Jobs Suck, Don’t They?
He’s not looking for a job anymore. “Jobs suck, don’t they?” he says. His relationship with English Cut is not an employer/employee relationship. “It is very clear. He doesn’t teach me how to market the site, I don’t try to teach him how to sew.”
Macleod left New York City behind for a tiny English village. “Rent is 15% what it was in NY,” he says. He grew up in the UK, but went to New York to pursue a Madison Avenue career. “New York stress was beginning to get to me. I thought I would just take a couple months off. And then 9/11 put that plan on hold.”

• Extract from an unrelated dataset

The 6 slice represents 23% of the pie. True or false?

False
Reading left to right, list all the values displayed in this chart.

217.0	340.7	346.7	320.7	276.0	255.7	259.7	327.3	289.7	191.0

“Rent is less than a lot of people spend on Starbucks in New York. And now the global micro brand thing has kicked in, and everything I do is web enabled. There is no point in going back to Starbucks rent,” he says.
“It’s great to be 21, go live in Brooklyn; be a hipster,” he says. “Over 30 it has to be part of a very compelling business model or you’re just another guy having brunch in the West Village. I love New York and all that. But what happens to single people?”
“I probably post too much,” he says, “but it’s starting to make money comparable to what I made in New York and my rent is 15% of what it was there. I look out the window and see rhodendrum bushes in bloom.”
Ideas evolve into products
Gapingvoid’s business ventures start off as ideas and evolve into products. Before he started the Blog Card site he printed his own cards and found that people got a kick out of them. So he got a programmer to build the site, which lets people select their cartoon, pick a background and type color, put in their copy and place the order, automatically. The programmer gets a percentage of sales.
He found a young man with a very successful t-shirt business to produce his editions of 200 t-shirts. “The editions had to be limited,” Macleod says, “or why bother.”
Although they’re selling well, the Blog cards and t-shirts are done for the fun of it. “If just wanted money from readers, I would have made a lot lesser quality. Instead I decided to do them the way I want them to be and not dilute brand equity.”
How Macleod Built GapingVoid’s Audience
To promote his blog, he does some blog advertising. His ads on Adrants are an exchange. “I send readers his way and he sends readers my way. We’re about the same size.”
He “played around” with Blogads but didn’t spend a lot of money on them. To achieve name recognition, he left a lot of comments on people’s blogs, sent emails, linked to bloggers, and generally, “Got involved in the conversation.” He may, he says, “have been a bit more relentless than other people.” He also called a few people “here and there.” Including me. “I tried to talk to people to see what they were doing,” he says. “Two years ago we had a lot less to go on. In fact, a lot of people thought I was nuts when I talked about blogging.”
Macleod likes to experiment with his blog. “I don’t believe in the blogging purity laws of 1837. Purity: rhymes with obscurity. A lot of purity laws come from basic passive aggression. The whole purity thing makes people’s dicks feel bigger. Nothing more selfish in this world than a purist.”
Advice to bloggers starting out
There is some kind of quaint, silly idea that blogging is a meritocracy, he says. “The truth is that people will not spend their time on you unless they get something they want.”
“You have to have something to say, that’s given. And you have to have something else going on in your life that’s interesting. Robert Scoble works for Microsoft, that’s interesting; belle du jour the prostitute, that’s interesting. Thomas, the English cut tailor has something going on besides being a blogger. You have to have something else to write about. Update often, add comments to other blogs.”
A lot of bloggers are between gigs and are looking for ways to accelerate their journey from A to B, he says. Many had the Madison Avenue rug pulled out from under them. A blog is a great place to coalesce ideas.
“The best advice is Seth Godin’s – he said no one will read your blog unless there is something in it for them.”